■ **WORK INSTRUCTION**:
The expected response consists solely of the lines from the line with "with greater security." through the last line of the material below, copied exactly.

■ **SUPPLIED DATA**:
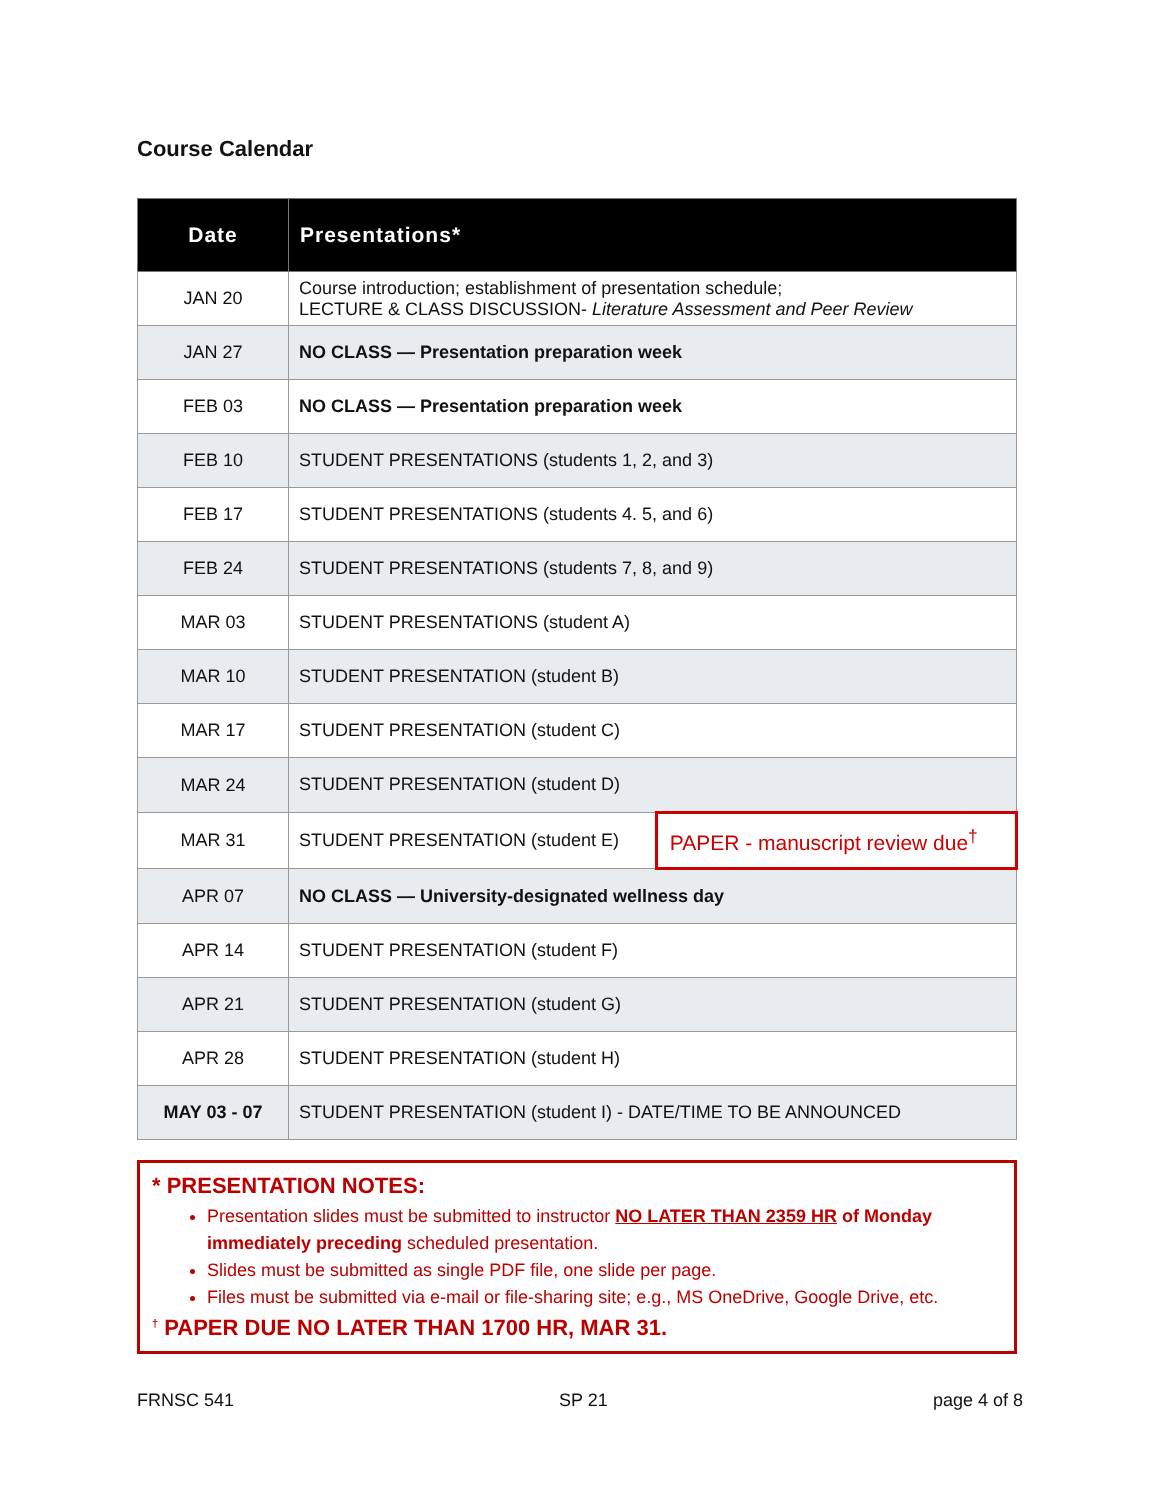Course Calendar
| Date | Presentations* | |
| --- | --- | --- |
| JAN 20 | Course introduction; establishment of presentation schedule; LECTURE & CLASS DISCUSSION- Literature Assessment and Peer Review | |
| JAN 27 | NO CLASS — Presentation preparation week | |
| FEB 03 | NO CLASS — Presentation preparation week | |
| FEB 10 | STUDENT PRESENTATIONS (students 1, 2, and 3) | |
| FEB 17 | STUDENT PRESENTATIONS (students 4. 5, and 6) | |
| FEB 24 | STUDENT PRESENTATIONS (students 7, 8, and 9) | |
| MAR 03 | STUDENT PRESENTATIONS (student A) | |
| MAR 10 | STUDENT PRESENTATION (student B) | |
| MAR 17 | STUDENT PRESENTATION (student C) | |
| MAR 24 | STUDENT PRESENTATION (student D) | |
| MAR 31 | STUDENT PRESENTATION (student E) | PAPER - manuscript review due<sup>†</sup> |
| APR 07 | NO CLASS — University-designated wellness day | |
| APR 14 | STUDENT PRESENTATION (student F) | |
| APR 21 | STUDENT PRESENTATION (student G) | |
| APR 28 | STUDENT PRESENTATION (student H) | |
| MAY 03 - 07 | STUDENT PRESENTATION (student I) - DATE/TIME TO BE ANNOUNCED | |
* PRESENTATION NOTES:
Presentation slides must be submitted to instructor NO LATER THAN 2359 HR of Monday immediately preceding scheduled presentation.
Slides must be submitted as single PDF file, one slide per page.
Files must be submitted via e-mail or file-sharing site; e.g., MS OneDrive, Google Drive, etc.
<sup>†</sup> PAPER DUE NO LATER THAN 1700 HR, MAR 31.
FRNSC 541 SP 21 page 4 of 8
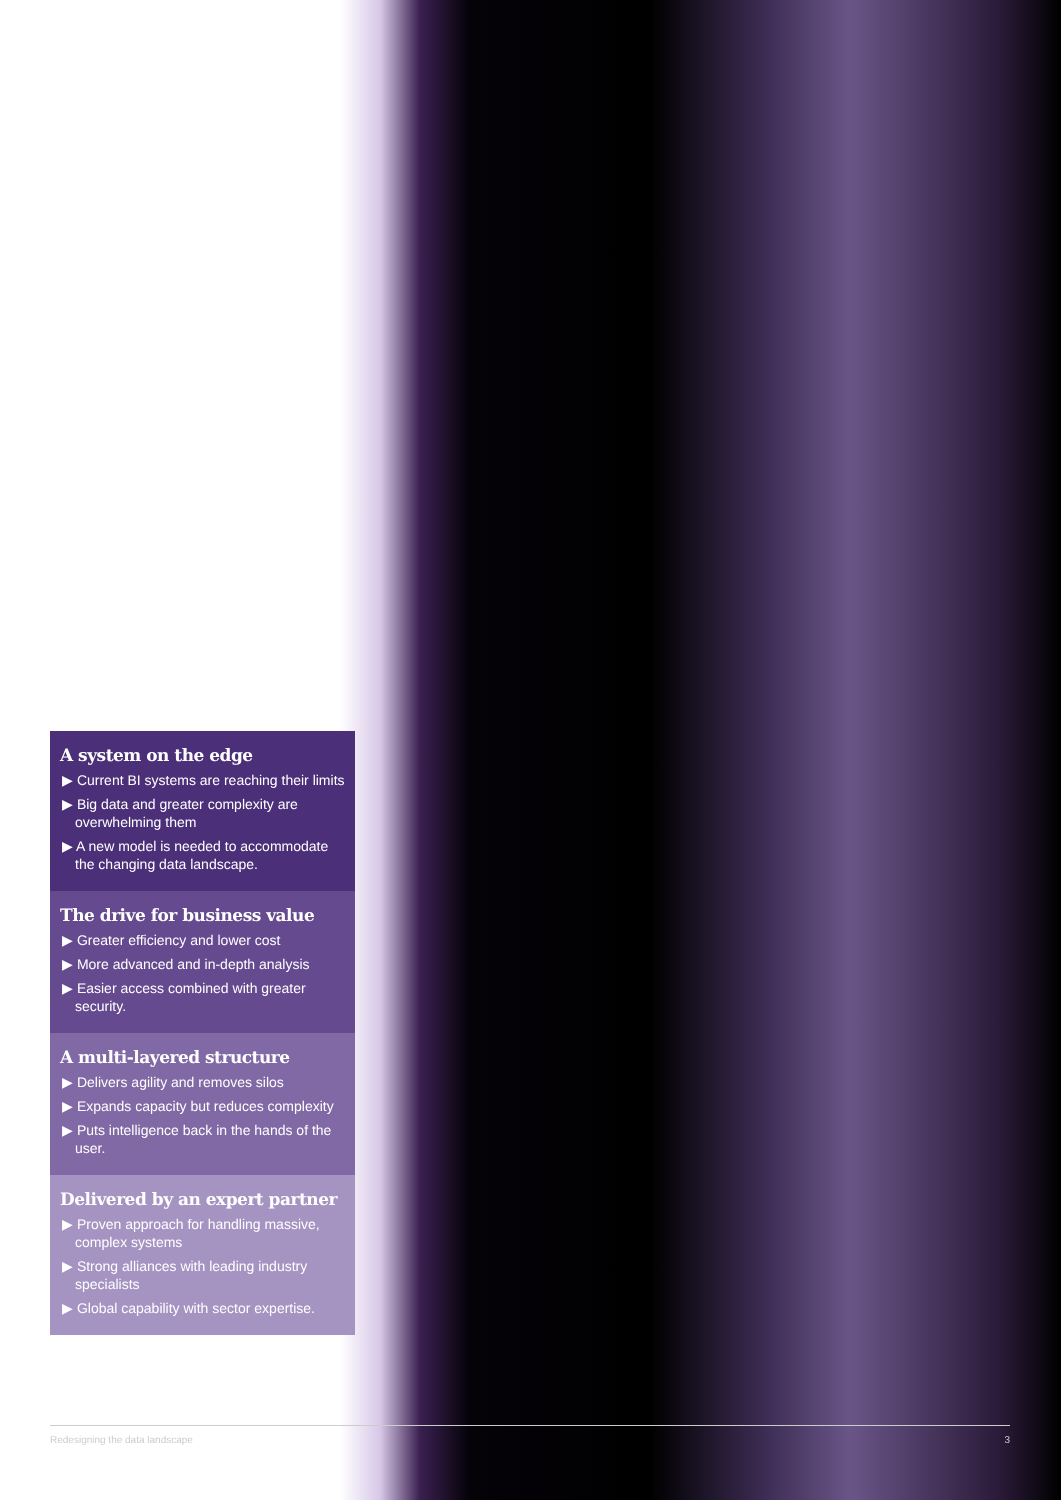A system on the edge
▶ Current BI systems are reaching their limits
▶ Big data and greater complexity are overwhelming them
▶ A new model is needed to accommodate the changing data landscape.
The drive for business value
▶ Greater efficiency and lower cost
▶ More advanced and in-depth analysis
▶ Easier access combined with greater security.
A multi-layered structure
▶ Delivers agility and removes silos
▶ Expands capacity but reduces complexity
▶ Puts intelligence back in the hands of the user.
Delivered by an expert partner
▶ Proven approach for handling massive, complex systems
▶ Strong alliances with leading industry specialists
▶ Global capability with sector expertise.
Redesigning the data landscape 3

■ **ANSWER BELOW**:
▶ Easier access combined with greater security.
A multi-layered structure
▶ Delivers agility and removes silos
▶ Expands capacity but reduces complexity
▶ Puts intelligence back in the hands of the user.
Delivered by an expert partner
▶ Proven approach for handling massive, complex systems
▶ Strong alliances with leading industry specialists
▶ Global capability with sector expertise.
Redesigning the data landscape 3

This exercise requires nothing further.